Grilled Pork Loin Roast
A boneless pork loin roast is a great choice for an economical Sunday dinner, but it can lack flavor and tends to dry out if not cooked properly. Both problems are easily solved with an optional, simple overnight brining. I’m totally sold on the brining step when it comes to juicy pork as well as chicken and turkey (my foolproof brined turkey recipe is here). The science behind brining allows thorough cooking while guarding against dry, lifeless meat. Add a bit of extra flavor from outdoor cooking on a grill (with or without wood smoke) and the result is a juicy, easy to carve pork roast that can’t be beat for entertaining.
The process is easy…brine overnight, tie the roast for even cooking, season and cook. Even though the brining will help keep the roast moist, the best insurance is a meat thermometer. Many older cookbooks recommend an internal temperature of 165 degrees which accounts for the bad reputation given to generations of dry, overcooked pork roasts. The USDA now recommends that fresh pork be cooked to a minimum internal temperature of 145 degrees. All roasts should be allowed to rest before carving for about 10-15 minutes to allow the juices inside to redistribute. During this resting time, the temperature of the roast will continue to rise another 5-10 degrees.

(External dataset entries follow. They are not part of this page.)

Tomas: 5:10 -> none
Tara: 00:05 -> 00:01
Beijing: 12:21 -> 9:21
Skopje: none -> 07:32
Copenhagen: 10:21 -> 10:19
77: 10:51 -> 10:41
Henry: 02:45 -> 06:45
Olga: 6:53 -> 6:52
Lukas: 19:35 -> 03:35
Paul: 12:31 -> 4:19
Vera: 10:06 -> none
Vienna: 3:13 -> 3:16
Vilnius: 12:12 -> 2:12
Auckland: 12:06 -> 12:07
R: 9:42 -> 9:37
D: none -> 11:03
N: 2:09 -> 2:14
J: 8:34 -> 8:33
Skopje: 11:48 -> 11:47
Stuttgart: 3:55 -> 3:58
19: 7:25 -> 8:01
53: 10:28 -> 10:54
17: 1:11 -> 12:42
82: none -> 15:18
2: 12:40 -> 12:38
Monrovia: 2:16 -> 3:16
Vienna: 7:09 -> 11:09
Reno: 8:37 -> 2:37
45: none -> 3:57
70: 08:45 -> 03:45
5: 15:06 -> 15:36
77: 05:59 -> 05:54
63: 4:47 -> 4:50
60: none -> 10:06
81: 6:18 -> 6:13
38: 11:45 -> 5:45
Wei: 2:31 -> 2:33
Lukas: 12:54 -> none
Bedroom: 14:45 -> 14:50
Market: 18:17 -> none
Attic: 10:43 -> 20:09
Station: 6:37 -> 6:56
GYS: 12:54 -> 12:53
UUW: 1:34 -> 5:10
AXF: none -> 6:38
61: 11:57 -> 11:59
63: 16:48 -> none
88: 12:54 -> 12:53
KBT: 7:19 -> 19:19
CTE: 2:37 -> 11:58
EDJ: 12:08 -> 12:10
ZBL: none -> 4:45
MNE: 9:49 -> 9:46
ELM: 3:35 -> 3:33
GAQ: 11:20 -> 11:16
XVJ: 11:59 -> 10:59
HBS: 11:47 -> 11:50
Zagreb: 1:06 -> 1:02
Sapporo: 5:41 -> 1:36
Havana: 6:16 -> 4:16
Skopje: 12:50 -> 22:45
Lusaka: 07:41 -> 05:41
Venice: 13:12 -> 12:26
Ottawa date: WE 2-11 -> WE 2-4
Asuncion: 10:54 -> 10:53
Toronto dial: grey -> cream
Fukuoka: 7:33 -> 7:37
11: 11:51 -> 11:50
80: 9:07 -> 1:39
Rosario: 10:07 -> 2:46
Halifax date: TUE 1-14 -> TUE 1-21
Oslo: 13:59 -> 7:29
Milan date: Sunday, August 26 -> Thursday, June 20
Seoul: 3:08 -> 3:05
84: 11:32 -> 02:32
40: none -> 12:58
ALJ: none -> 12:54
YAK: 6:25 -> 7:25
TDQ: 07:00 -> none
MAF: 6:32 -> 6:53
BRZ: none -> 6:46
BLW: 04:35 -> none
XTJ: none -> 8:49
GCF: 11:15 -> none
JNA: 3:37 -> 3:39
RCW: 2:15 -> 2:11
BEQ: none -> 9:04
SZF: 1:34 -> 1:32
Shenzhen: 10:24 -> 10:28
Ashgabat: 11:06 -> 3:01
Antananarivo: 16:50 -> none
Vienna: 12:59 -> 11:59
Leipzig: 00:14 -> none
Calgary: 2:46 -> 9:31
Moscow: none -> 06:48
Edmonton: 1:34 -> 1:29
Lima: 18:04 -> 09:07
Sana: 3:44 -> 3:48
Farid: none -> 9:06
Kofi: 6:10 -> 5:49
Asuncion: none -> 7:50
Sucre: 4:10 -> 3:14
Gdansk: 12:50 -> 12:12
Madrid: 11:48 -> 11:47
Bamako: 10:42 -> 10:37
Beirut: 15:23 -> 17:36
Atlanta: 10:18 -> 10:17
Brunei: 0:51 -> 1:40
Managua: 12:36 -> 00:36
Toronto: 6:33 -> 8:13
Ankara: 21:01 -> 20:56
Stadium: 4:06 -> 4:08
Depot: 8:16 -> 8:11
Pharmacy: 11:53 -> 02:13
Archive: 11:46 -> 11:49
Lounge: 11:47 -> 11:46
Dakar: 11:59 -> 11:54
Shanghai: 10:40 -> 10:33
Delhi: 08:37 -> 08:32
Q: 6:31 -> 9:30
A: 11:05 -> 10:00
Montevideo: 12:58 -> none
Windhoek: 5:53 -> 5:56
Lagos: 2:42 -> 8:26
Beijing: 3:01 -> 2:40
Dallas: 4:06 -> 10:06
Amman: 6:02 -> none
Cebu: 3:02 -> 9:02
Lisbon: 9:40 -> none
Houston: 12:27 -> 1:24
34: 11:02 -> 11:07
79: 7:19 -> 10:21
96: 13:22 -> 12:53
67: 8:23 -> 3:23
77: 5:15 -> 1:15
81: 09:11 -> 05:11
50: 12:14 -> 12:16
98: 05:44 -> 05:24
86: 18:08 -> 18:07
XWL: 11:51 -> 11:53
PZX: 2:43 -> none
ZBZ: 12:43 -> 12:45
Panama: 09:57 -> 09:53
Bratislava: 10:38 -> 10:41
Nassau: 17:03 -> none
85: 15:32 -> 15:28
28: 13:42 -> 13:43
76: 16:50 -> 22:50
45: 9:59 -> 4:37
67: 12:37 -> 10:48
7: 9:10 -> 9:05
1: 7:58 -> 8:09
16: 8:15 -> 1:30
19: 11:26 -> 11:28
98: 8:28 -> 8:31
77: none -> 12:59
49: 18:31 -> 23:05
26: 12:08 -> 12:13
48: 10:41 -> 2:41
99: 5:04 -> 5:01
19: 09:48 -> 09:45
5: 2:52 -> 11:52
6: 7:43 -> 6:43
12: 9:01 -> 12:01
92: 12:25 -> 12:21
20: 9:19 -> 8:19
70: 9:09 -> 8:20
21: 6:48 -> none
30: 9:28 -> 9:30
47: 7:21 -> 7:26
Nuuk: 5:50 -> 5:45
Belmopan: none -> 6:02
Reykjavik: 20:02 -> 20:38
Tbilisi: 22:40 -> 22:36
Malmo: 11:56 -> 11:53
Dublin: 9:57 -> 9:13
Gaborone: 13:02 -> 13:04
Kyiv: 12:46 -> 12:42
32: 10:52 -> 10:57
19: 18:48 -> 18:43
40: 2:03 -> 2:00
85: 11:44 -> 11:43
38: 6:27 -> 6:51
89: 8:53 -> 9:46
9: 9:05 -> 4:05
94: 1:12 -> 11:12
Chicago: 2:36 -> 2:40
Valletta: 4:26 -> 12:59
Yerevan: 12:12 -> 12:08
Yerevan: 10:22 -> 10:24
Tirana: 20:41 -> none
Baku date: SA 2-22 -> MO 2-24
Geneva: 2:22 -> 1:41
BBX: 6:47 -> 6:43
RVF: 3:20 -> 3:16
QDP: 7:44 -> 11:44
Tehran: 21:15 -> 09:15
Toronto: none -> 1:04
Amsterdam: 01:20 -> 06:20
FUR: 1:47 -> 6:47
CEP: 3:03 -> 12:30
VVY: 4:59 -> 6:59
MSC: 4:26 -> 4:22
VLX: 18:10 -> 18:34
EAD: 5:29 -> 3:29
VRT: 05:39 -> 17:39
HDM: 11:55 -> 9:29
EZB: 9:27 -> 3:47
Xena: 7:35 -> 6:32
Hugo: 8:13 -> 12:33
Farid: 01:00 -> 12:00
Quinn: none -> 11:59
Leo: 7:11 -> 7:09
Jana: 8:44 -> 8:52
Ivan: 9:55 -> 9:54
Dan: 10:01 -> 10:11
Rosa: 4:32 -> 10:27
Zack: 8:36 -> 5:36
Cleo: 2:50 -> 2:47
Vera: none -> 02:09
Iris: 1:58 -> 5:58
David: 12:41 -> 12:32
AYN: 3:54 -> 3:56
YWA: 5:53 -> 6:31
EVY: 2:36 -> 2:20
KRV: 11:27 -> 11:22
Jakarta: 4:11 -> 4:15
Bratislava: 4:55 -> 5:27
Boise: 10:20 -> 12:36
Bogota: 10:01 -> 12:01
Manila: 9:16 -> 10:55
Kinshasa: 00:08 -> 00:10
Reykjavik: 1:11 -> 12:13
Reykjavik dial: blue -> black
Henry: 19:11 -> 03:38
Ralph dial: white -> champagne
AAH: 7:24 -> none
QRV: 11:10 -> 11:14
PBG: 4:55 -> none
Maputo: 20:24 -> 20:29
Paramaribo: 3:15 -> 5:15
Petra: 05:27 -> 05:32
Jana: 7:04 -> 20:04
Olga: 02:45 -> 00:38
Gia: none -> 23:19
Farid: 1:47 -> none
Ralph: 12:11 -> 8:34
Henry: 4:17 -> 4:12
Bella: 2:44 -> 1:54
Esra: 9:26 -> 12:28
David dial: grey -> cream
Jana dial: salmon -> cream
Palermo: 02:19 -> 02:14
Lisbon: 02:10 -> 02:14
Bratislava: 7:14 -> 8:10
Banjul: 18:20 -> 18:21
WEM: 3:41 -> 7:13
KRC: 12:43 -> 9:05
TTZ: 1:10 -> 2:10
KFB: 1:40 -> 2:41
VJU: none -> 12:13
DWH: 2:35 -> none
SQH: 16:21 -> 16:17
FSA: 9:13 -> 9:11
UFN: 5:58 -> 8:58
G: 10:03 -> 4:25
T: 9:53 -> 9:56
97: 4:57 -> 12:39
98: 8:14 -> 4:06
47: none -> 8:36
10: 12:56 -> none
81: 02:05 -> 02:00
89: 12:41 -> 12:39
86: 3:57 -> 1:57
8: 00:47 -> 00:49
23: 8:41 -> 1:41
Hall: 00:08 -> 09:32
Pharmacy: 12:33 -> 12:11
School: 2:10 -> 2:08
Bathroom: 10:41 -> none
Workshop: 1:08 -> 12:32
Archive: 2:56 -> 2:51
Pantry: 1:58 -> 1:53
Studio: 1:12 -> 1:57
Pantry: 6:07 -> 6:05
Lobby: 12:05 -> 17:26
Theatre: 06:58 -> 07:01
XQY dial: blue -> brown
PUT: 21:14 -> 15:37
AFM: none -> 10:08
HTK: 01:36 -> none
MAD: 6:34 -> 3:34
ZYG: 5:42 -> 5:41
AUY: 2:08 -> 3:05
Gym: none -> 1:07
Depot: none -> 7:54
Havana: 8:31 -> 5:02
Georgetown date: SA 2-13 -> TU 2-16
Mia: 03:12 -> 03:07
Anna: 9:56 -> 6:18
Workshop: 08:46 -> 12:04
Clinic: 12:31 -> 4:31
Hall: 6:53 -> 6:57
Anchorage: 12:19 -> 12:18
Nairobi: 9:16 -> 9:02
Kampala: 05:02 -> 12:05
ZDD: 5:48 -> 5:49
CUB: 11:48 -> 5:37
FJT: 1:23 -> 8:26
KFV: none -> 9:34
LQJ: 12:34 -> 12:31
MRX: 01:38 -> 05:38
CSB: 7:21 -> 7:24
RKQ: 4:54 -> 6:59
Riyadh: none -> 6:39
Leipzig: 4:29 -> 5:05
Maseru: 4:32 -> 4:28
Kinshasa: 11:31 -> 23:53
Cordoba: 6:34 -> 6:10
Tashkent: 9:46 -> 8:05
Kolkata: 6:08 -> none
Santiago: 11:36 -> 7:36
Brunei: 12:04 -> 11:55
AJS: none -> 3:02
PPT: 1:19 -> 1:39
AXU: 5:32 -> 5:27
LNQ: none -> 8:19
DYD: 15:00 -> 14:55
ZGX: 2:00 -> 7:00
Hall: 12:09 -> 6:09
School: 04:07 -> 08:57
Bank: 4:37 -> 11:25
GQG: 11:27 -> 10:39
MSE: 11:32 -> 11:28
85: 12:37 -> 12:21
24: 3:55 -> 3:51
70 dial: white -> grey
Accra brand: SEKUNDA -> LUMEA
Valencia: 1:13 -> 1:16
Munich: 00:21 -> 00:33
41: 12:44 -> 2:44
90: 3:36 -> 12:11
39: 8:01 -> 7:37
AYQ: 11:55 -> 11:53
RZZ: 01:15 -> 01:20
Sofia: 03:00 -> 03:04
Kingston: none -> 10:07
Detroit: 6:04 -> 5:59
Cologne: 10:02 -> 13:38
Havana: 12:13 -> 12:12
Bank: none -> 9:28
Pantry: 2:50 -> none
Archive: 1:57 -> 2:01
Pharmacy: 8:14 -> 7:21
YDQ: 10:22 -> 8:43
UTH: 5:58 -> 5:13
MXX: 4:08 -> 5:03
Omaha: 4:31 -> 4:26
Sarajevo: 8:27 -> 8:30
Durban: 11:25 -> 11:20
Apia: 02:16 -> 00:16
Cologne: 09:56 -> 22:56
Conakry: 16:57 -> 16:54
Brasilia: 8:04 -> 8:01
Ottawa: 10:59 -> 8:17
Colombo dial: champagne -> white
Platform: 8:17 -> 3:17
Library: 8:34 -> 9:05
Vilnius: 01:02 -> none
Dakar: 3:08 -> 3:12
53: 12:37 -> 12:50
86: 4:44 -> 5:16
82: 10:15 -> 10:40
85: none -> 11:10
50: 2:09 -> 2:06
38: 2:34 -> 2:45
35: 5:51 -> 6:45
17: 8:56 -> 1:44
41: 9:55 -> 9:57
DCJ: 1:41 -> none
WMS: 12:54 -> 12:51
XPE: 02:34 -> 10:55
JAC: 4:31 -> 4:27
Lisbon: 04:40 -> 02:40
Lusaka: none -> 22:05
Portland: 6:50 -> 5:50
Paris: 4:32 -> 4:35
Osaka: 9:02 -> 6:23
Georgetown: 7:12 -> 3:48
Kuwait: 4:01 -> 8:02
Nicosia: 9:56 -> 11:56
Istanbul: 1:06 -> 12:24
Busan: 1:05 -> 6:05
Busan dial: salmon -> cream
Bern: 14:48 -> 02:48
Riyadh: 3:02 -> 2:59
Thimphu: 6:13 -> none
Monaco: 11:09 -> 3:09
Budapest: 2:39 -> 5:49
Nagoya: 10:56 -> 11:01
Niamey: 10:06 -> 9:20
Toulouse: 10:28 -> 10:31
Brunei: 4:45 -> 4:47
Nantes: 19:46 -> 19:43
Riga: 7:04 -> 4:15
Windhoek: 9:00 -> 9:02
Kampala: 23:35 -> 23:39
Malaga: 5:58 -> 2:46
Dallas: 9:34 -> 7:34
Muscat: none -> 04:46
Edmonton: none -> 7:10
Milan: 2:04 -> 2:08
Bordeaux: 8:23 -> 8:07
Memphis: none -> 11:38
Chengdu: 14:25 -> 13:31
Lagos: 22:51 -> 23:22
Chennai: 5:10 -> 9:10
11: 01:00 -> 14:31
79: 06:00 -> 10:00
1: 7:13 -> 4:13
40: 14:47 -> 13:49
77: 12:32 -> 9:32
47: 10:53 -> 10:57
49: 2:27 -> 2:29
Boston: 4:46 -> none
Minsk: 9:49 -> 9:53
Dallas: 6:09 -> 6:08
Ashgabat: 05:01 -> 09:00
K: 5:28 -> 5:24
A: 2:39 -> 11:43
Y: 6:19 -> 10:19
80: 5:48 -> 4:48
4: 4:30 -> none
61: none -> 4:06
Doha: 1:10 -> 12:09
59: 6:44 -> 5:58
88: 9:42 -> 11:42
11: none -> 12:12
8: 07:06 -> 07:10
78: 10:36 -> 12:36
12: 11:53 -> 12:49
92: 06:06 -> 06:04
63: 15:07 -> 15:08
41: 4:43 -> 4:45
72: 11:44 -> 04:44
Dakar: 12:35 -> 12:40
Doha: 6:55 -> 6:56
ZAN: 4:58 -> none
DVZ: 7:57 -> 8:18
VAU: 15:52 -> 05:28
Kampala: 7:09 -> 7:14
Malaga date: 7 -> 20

Many supermarkets sell whole boneless pork loins in cry-o-vac packages. Since pork freezes well, and when I find them on sale, I purchase the whole loin, cut it into two or three portions and freeze what I don’t need for future meals. To gauge how much to buy, figure on 6-8 ounces of pork per person, I always cook a larger roast than I need, the leftover pork is wonderful sliced thinly and reheated in BBQ sauce the next day for easy sandwiches.
Grilled Boneless Pork Loin
1 boneless pork loin roast
1 tsp granulated sugar
1 tsp salt
2 cloves garlic, mashed
½ tsp freshly ground black pepper
1 tsp soy sauce
1 tsp light brown sugar (aids in browing)
½ tsp dried thyme
Optional Brining Step: wash & pat the roast dry with paper towels. Do not trim the thin layer of fat on the outside of the roast. Rub the roast all over with the sugar and salt. Place in a zip lock bag and refrigerate overnight. When ready to cook, remove the roast from the bag, rinse well and pat dry.
Tie the roast in several places with kitchen twine (helps the roast to cook evenly). Rub the roast all over with the garlic, pepper, soy sauce, brown sugar and thyme. Let sit until roast comes to room temperature, about 30 minutes.
Preheat grill. Place the roast on one side away from direct heat and grill, turning occasionally with tong to cook evenly for about 35-45 minutes (depending on thickness of the roast, until the internal temperature reaches 145-150 degrees.
Remove from the grill and let rest for 10-15 minutes before slicing. Remove the kitchen string and slice as desired.